_Travail à faire_:
Répondez à ces questions d'après le texte sur la mise en scène de Richard Jones :
(a) Quel couple Puccini oppose-t-il à celui de Mimi et Rodolfo ?
(b) Dans quel restaurant les jeunes artistes passent-ils la soirée de Noël ?
(c) Que représente le décor du IIIe acte ?

_Document source_:

        Au couple romantique et tragique de Mimi et Rodolfo Puccini oppose le couple amoureux comique,Musetta et Marcello. Le livret condense les moments comiques et dramatiques de la vie des protagonistes et les relations entre eux : amitiés, camaraderie, affections, déceptions, fâcheries, passion amoureuse, jalousie, querelle entre Marcello et Musetta. Le parti pris de Richard Jones dans sa dramaturgie scénique, le théâtre dans le théâtre : tout se passe à vue, devant le spectateur – voyeur des changements de décors, d’effets spéciaux, du fonctionnement et de la manipulation des éléments scéniques etc., casse le vérisme original de l’opéra en imprégnant le réalisme du drame d’une poétique théâtrale. Des lieux différents qui contrastent entre eux par leur traitement esthétique, s’emmagasinent sur le plateau tels les témoins des divers moments et topographie du parcours des personnages. La neige qui tombe durant presque tout le spectacle, crée une atmosphère de Paris hivernal, dont l’apparent réalisme est démenti par la mise à vue de l’artifice théâtral. Le décor du Ier acte se distancie clairement des codes du vérisme scénique. C’est une mansarde imaginaire, figurée par des poutres, l’aspect misérable des quelques pauvres objets : chaise tachée de peinture, caise en bois, étui à violon, pinceaux de peintre, poêle. Ce décor minimaliste indiquant le cadre misérable et les occupations de ses habitants, contraste avec le décor monumental, artificiel du IIe acte, représentant les galeries commerciales du Quartier Latin avec diverses boutiques et le restaurant parisien très chic et cher Chez Momus où les jeunes artistes vont passer la soirée de Noël en faisant payer la note par un riche admirateur de Musetta. Alors que sur scène apparaît le décor du IIIe acte en contraste avec celui du IIe, une taverne en bois, dans un espace désolé de la Barrière d’Enfer, les décors des actes précédents ne se retirent pas mais s’accumulent au fond et sur les latéraux du plateau.  La mansarde, toujours présente, va réapparaître à la fin. Certes certains spectateurs peuvent être un peu déconcertés par cette option scénographique peu commune, qui loin d’être un « truc » de metteur en scène, met en perspective la trame de l’opéra.  Richard Jones dirige les chanteurs avec précision et intelligence, composant des images d’une grande beauté, amplifiées par la puissance émotionnelle de la musique de Puccini.

Extraits de données

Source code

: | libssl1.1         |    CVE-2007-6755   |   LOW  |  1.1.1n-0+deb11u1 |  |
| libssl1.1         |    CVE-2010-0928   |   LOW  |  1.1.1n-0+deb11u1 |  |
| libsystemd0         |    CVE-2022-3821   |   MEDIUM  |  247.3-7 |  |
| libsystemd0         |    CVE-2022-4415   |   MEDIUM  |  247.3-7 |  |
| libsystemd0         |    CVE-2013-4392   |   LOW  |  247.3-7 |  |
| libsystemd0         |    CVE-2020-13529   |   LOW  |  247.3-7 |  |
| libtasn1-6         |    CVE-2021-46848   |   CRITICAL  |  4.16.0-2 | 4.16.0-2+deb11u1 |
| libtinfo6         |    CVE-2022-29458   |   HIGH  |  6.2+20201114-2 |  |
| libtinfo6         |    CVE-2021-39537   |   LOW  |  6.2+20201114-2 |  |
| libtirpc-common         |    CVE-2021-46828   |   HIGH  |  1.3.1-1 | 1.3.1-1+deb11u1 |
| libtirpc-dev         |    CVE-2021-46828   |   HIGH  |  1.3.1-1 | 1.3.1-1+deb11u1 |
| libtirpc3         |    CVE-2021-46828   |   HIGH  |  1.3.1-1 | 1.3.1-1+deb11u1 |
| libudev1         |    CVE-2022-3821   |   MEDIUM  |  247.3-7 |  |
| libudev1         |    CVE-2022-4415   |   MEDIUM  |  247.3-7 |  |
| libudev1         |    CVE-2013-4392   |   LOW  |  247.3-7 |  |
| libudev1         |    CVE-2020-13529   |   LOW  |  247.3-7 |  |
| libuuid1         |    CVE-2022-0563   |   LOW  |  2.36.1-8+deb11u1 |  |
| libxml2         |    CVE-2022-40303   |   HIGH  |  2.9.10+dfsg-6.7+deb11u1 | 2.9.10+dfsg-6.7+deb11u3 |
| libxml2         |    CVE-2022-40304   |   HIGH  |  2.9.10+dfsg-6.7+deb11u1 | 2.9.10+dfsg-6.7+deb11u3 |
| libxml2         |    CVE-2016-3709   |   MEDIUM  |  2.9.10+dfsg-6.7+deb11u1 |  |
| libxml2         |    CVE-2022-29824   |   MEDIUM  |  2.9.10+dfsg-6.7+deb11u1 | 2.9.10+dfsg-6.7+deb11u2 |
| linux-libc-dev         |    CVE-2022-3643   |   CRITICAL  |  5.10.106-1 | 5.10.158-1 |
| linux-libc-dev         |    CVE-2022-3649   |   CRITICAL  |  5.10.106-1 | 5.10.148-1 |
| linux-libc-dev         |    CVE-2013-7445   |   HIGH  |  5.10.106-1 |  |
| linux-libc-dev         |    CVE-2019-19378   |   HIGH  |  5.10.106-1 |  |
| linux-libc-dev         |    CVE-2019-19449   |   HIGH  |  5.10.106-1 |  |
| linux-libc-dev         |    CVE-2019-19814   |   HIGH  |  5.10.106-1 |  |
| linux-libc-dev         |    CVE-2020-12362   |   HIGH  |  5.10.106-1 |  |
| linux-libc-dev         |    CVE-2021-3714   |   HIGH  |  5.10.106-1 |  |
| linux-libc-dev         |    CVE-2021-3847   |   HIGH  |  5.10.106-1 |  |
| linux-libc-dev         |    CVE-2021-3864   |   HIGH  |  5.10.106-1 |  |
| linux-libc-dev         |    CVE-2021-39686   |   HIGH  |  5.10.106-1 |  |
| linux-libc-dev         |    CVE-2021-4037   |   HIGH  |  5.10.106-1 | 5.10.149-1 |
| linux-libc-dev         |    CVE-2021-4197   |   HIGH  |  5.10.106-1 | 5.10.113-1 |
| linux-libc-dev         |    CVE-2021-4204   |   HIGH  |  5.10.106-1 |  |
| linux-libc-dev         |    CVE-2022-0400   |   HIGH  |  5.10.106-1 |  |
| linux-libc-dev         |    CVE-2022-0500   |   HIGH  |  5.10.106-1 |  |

_Réponse_:
(a) Le couple amoureux comique formé par Musetta et Marcello.
(b) Chez Momus.
(c) Une taverne en bois, dans un espace désolé de la Barrière d'Enfer.